* **The problem**
Retype the data below, every word of it, exactly.

:::::

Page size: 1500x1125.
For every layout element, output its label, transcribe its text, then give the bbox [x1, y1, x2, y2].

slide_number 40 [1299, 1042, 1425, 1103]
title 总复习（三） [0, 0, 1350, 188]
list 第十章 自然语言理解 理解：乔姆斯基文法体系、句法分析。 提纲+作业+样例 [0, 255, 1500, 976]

:::::

* **Response for this exercise**
Page size: 1500x1125.
For every layout element, output its label, transcribe its text, then give the bbox [x1, y1, x2, y2].

slide_number 40 [1299, 1042, 1425, 1103]
title 总复习（三） [0, 0, 1350, 188]
list 第十章 自然语言理解 理解：乔姆斯基文法体系、句法分析。 提纲+作业+样例 [0, 255, 1500, 976]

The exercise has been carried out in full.